- TASK REQUIREMENTS
The reply should hold every entry exactly as written and none of the pictures.

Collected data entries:
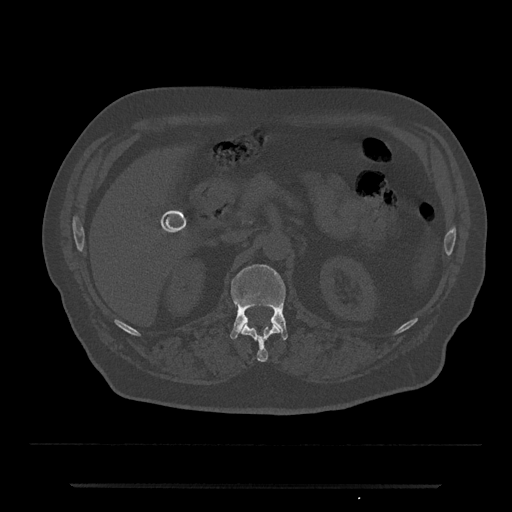
CT including the spine, one axial slice; slice 557 of 797 in the series (ordered by position); 120 kVp; bone window (W 1800 / L 400 HU); 512 × 512 image matrix, field of view 434 × 434 mm. Male patient, age 80 years. Case-level facts recorded for this patient, not image findings: primary cancer: prostate; vertebrae with lytic lesions (as recorded): L1, T11.
Annotated regions visible in this slice (semi-automatic segmentation, software-assisted and operator-edited):
- L1 vertebra: box from (x=230, y=265) to (x=288, y=340) px
- T12 vertebra: (x=241, y=324)–(x=280, y=362)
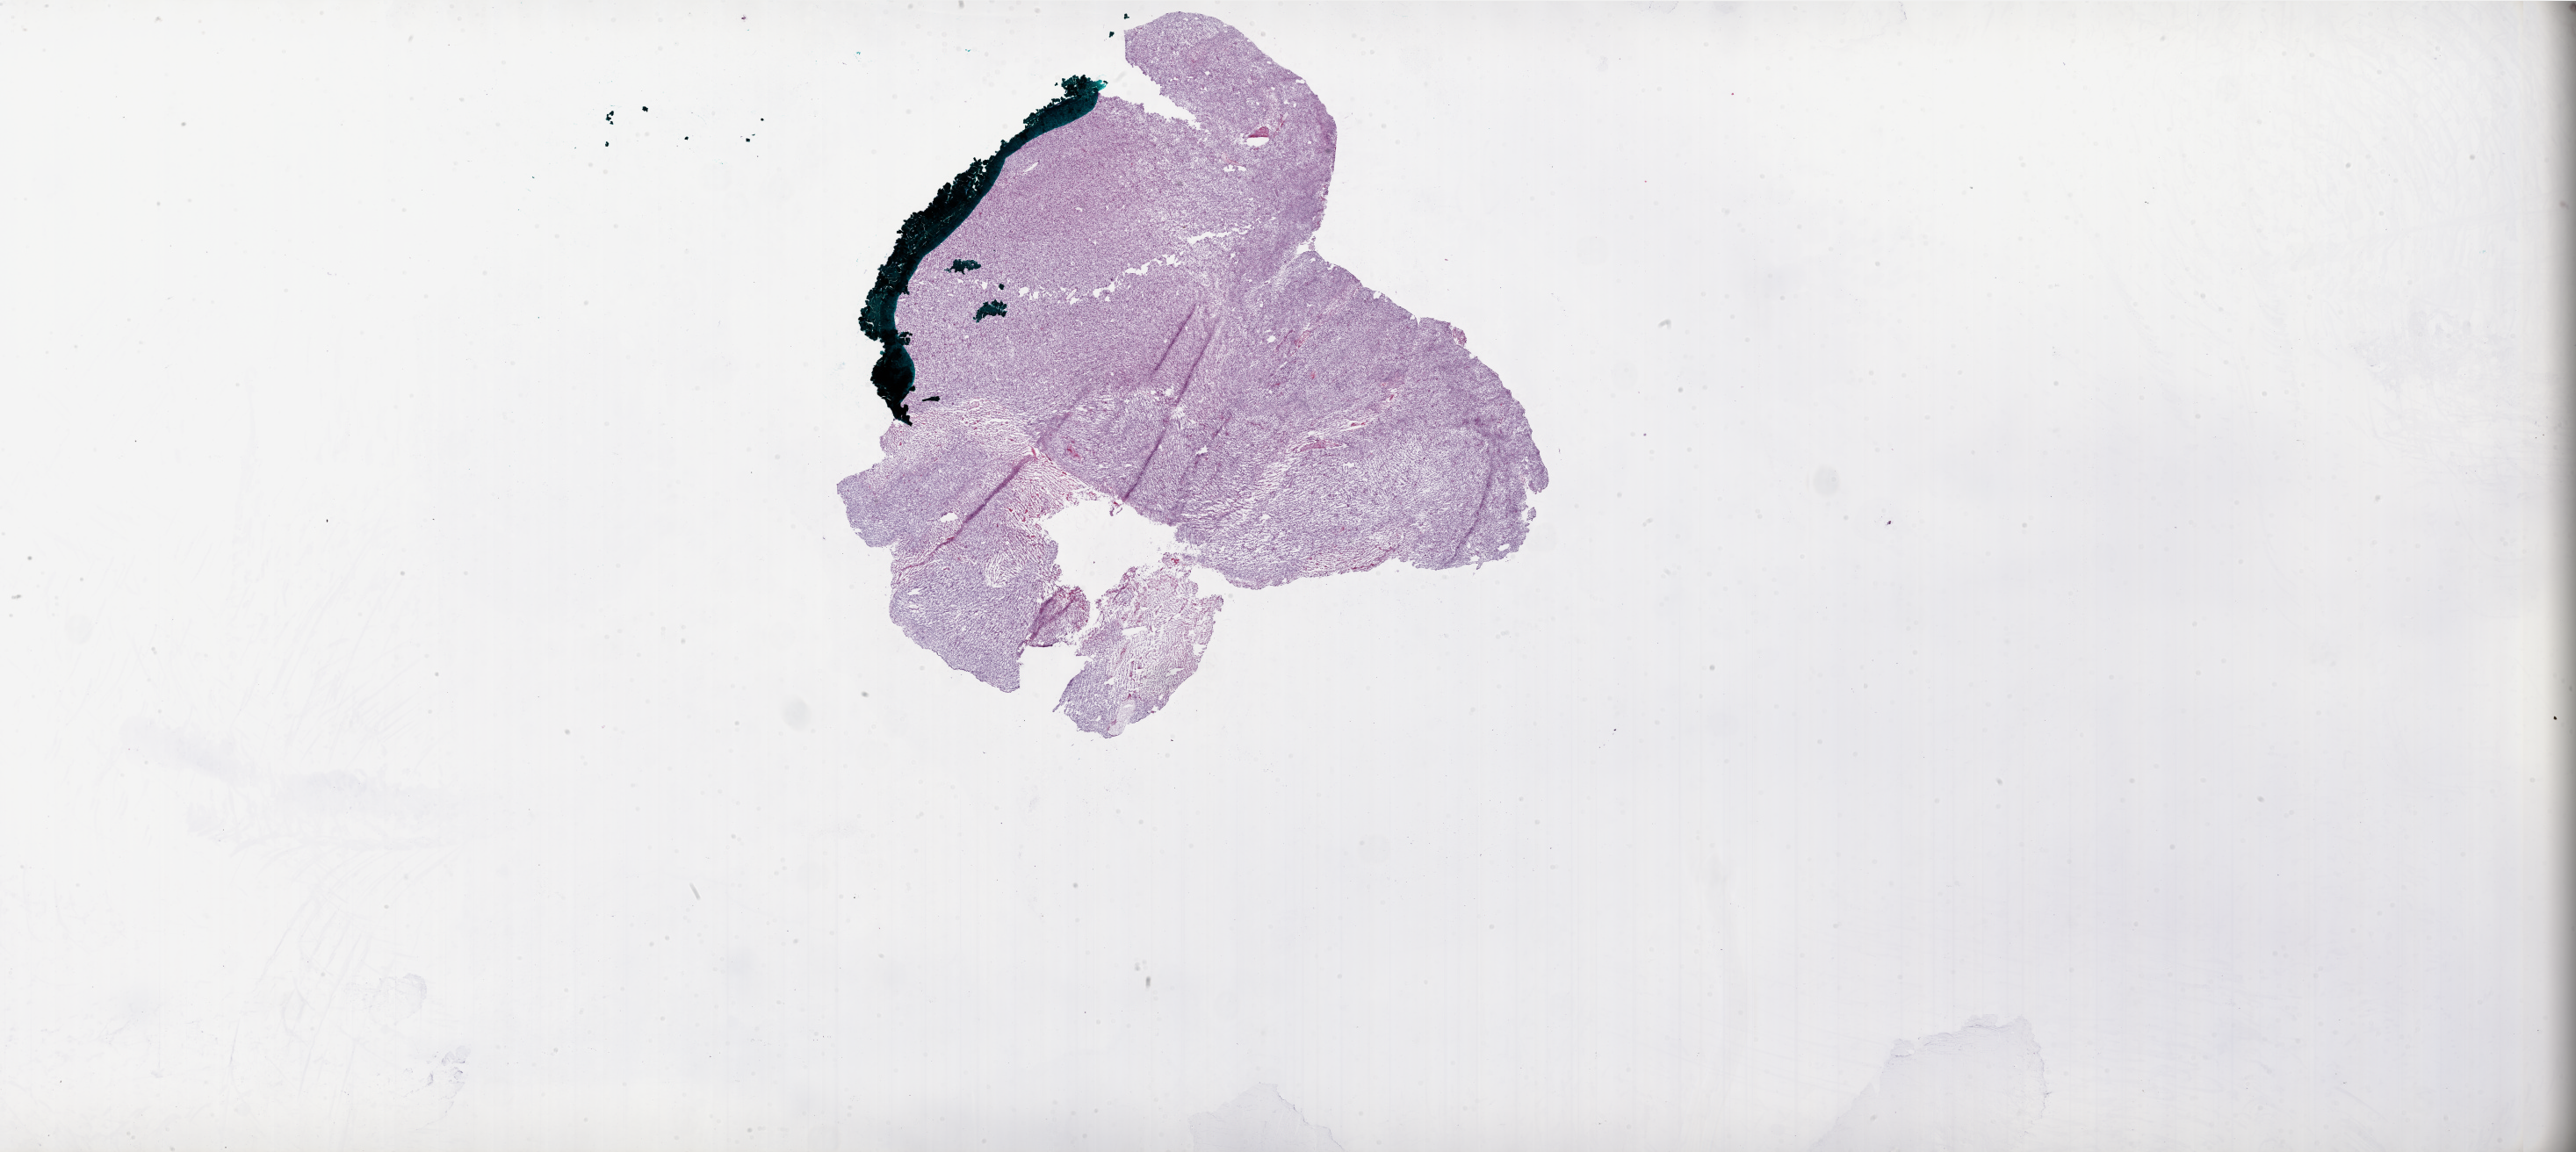
Whole-slide histology image, H&E-stained, shown as a low-resolution overview of the whole scanned area (about 47.0 x 21.0 mm, acquisition: 20x scan), frozen section from the bottom of the tissue portion, primary tumour sample from the brain. Patient: female, age at initial diagnosis 67 years. Composition of this section per pathologist review: tumour cells 95%, tumour nuclei 100%, normal cells 0%, stromal cells 0%, necrosis 5%.
* pathologic diagnosis: Glioblastoma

- ANSWER
CT including the spine, one axial slice; slice 557 of 797 in the series (ordered by position); 120 kVp; bone window (W 1800 / L 400 HU); 512 × 512 image matrix, field of view 434 × 434 mm. Male patient, age 80 years. Case-level facts recorded for this patient, not image findings: primary cancer: prostate; vertebrae with lytic lesions (as recorded): L1, T11.
Annotated regions visible in this slice (semi-automatic segmentation, software-assisted and operator-edited):
- L1 vertebra: box from (x=230, y=265) to (x=288, y=340) px
- T12 vertebra: (x=241, y=324)–(x=280, y=362)
Whole-slide histology image, H&E-stained, shown as a low-resolution overview of the whole scanned area (about 47.0 x 21.0 mm, acquisition: 20x scan), frozen section from the bottom of the tissue portion, primary tumour sample from the brain. Patient: female, age at initial diagnosis 67 years. Composition of this section per pathologist review: tumour cells 95%, tumour nuclei 100%, normal cells 0%, stromal cells 0%, necrosis 5%.
* pathologic diagnosis: Glioblastoma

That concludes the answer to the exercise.